EXERCISE: Repeat the span of the entries below that starts at the line with "candle: none [243,360,277,433]" and ends at the line with "candle: none [257,329,293,410]", nothing more. Skip the pictures.

Bounding box coordinate data:

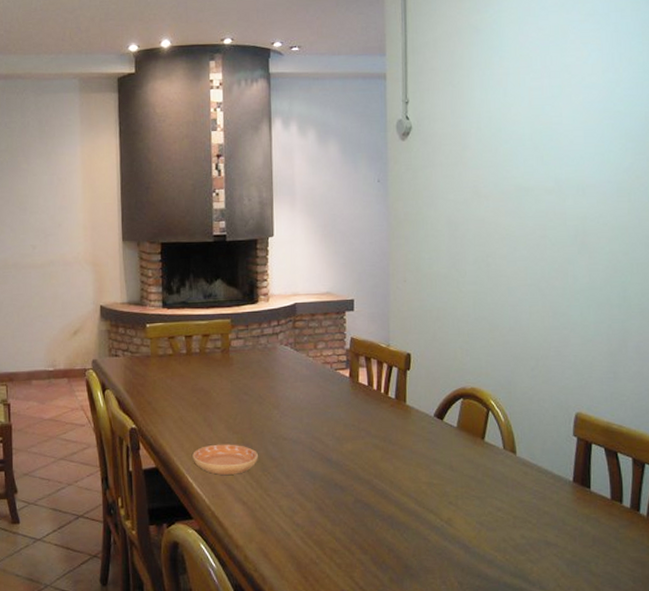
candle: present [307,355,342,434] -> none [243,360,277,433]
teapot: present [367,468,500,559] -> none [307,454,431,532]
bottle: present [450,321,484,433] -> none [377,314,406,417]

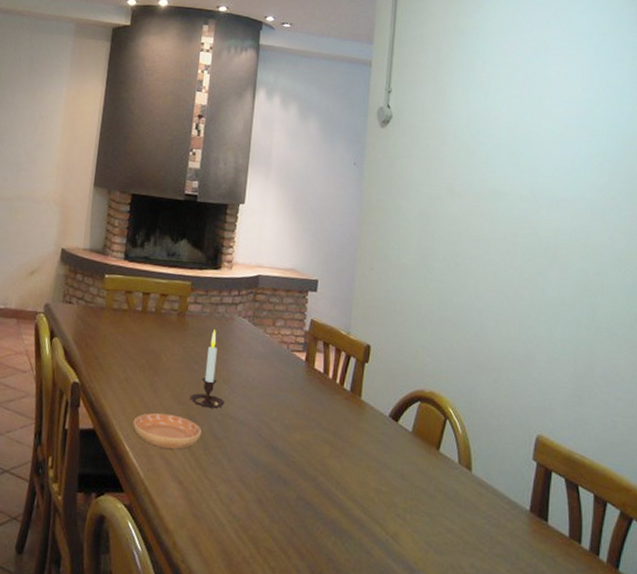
candle: none [243,360,277,433] -> present [190,329,225,409]

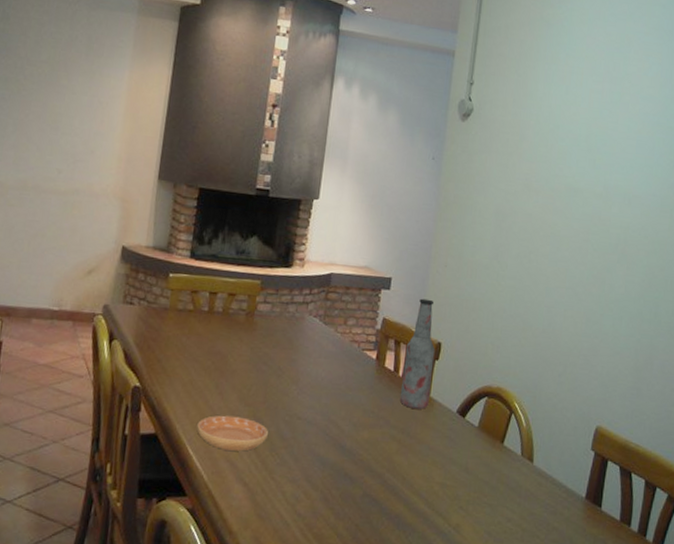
candle: present [190,329,225,409] -> none [257,329,293,410]
bottle: none [330,300,365,412] -> present [399,298,435,409]

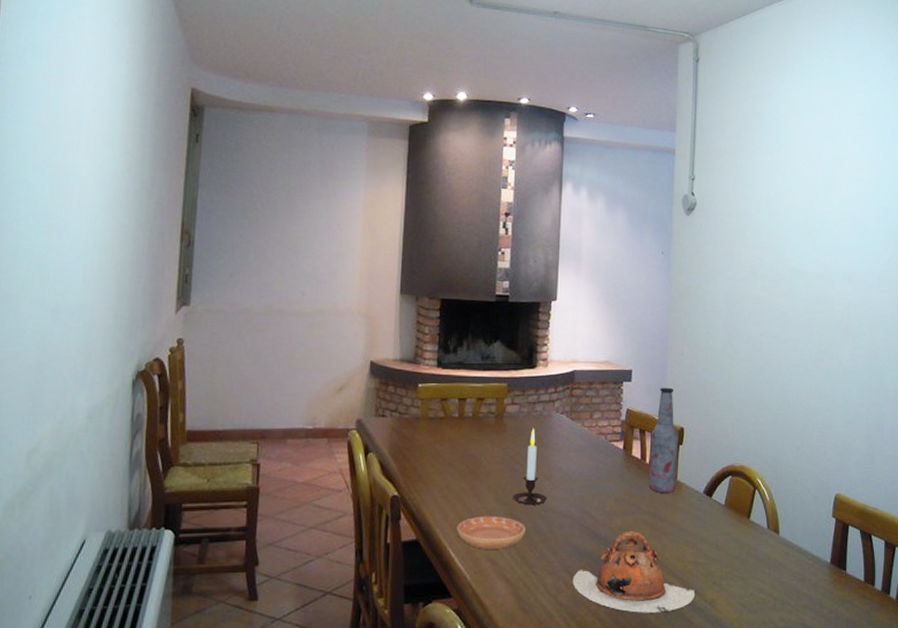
candle: none [257,329,293,410] -> present [512,428,547,505]
teapot: none [312,444,440,533] -> present [572,530,696,613]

EXPECTED OUTPUT:
candle: none [243,360,277,433] -> present [190,329,225,409]

candle: present [190,329,225,409] -> none [257,329,293,410]
bottle: none [330,300,365,412] -> present [399,298,435,409]

candle: none [257,329,293,410] -> present [512,428,547,505]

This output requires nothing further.